AIM OF THE EXERCISE:
Filter the entries, keeping every line with the word "that".

PROVIDED MATERIAL:
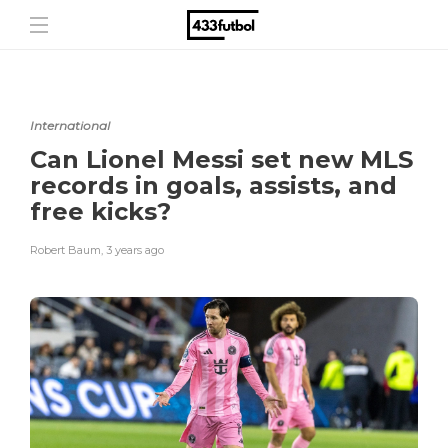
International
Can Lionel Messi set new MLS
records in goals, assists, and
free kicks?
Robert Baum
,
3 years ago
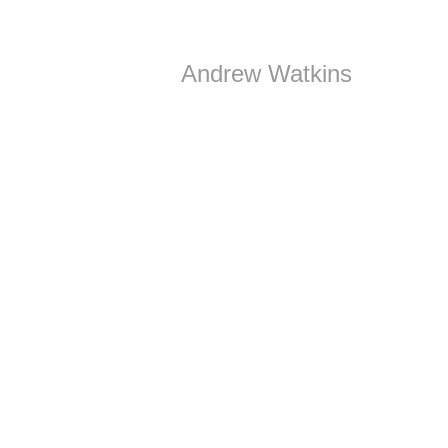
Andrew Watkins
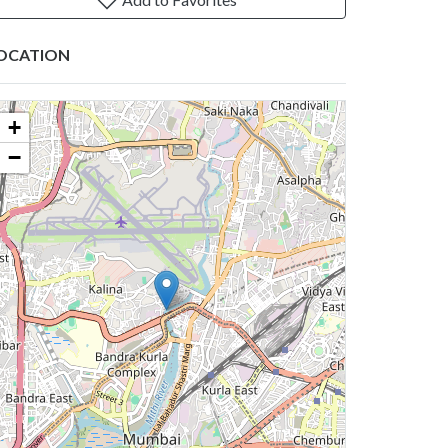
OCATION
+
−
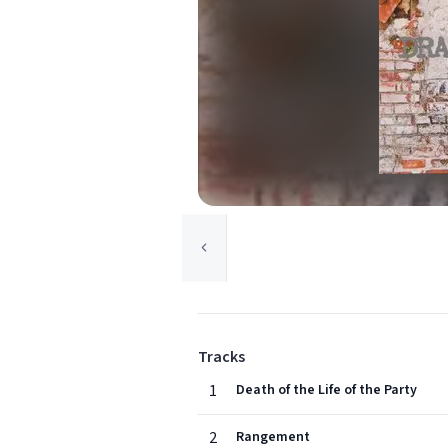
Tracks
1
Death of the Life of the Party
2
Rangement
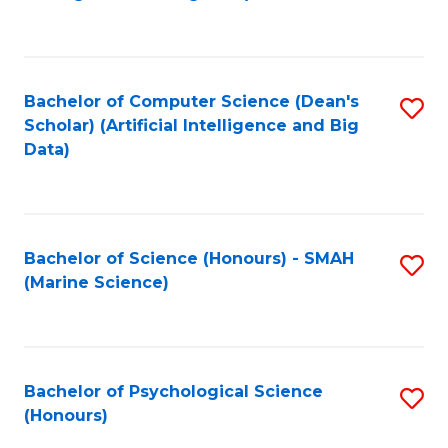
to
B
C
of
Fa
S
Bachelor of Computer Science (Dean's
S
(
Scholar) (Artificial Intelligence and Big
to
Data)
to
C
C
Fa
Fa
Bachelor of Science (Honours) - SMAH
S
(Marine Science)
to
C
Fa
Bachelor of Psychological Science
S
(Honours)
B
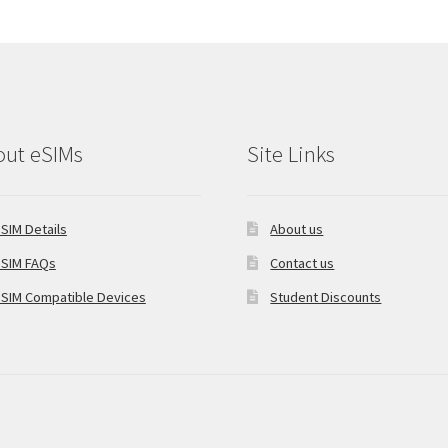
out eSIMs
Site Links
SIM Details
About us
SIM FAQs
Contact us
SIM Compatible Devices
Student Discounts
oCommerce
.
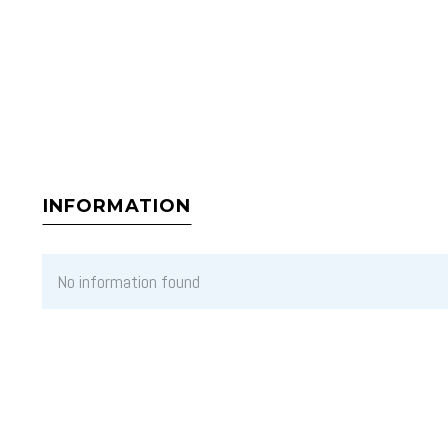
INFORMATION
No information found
* * *
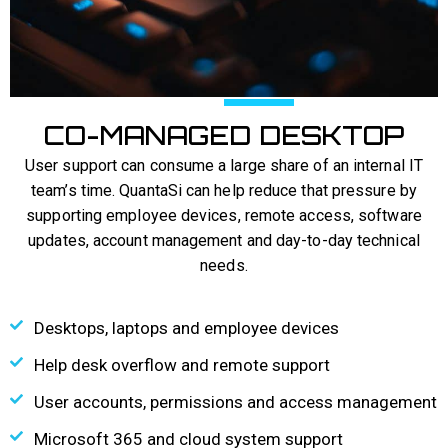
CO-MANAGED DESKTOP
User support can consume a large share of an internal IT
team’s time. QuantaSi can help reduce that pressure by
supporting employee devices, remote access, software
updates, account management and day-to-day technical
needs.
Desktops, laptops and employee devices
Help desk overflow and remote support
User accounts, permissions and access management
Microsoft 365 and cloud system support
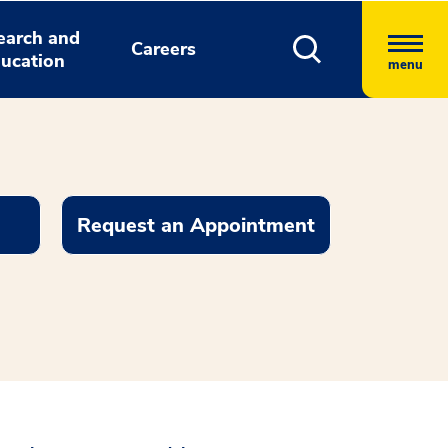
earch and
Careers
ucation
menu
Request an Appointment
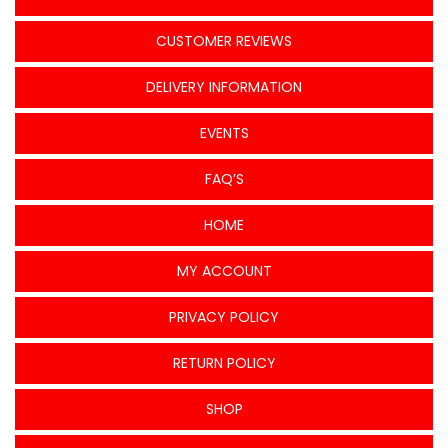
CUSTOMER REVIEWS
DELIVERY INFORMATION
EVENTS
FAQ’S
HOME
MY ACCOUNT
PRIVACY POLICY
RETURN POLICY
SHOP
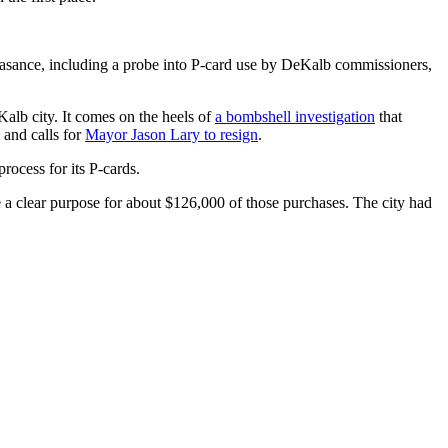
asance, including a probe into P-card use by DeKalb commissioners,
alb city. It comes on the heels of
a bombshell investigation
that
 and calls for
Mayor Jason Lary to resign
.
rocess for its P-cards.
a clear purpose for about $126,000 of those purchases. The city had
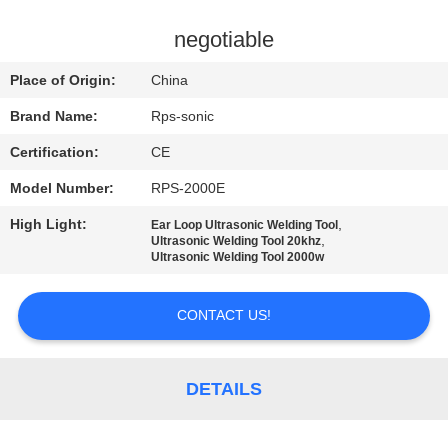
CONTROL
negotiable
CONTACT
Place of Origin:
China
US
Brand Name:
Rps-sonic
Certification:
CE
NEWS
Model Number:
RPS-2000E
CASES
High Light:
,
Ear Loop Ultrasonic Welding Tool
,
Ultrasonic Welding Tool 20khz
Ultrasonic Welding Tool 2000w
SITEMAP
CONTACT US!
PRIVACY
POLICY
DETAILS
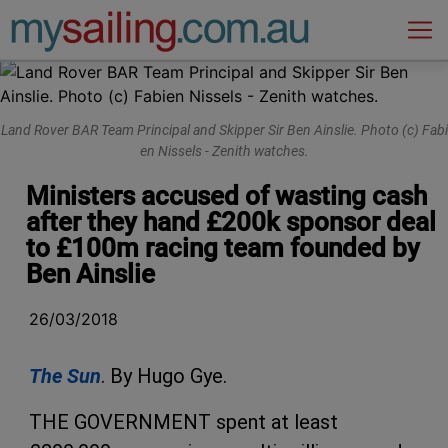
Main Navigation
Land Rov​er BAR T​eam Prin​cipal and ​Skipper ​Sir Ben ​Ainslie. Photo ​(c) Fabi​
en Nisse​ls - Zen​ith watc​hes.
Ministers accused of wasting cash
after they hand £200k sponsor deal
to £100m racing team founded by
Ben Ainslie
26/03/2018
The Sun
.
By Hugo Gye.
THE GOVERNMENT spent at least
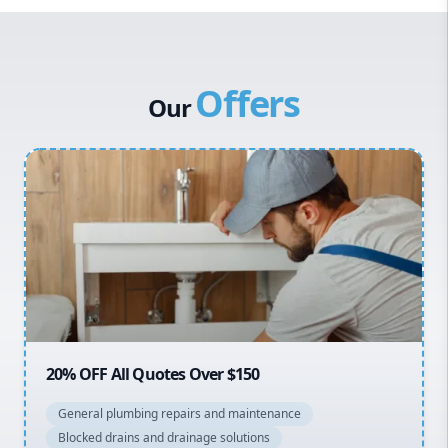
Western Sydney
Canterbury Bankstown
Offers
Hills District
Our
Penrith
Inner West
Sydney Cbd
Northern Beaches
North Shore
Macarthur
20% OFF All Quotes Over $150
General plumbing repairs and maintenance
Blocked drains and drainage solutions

RESPONSE:
team’s time. QuantaSi can help reduce that pressure by
that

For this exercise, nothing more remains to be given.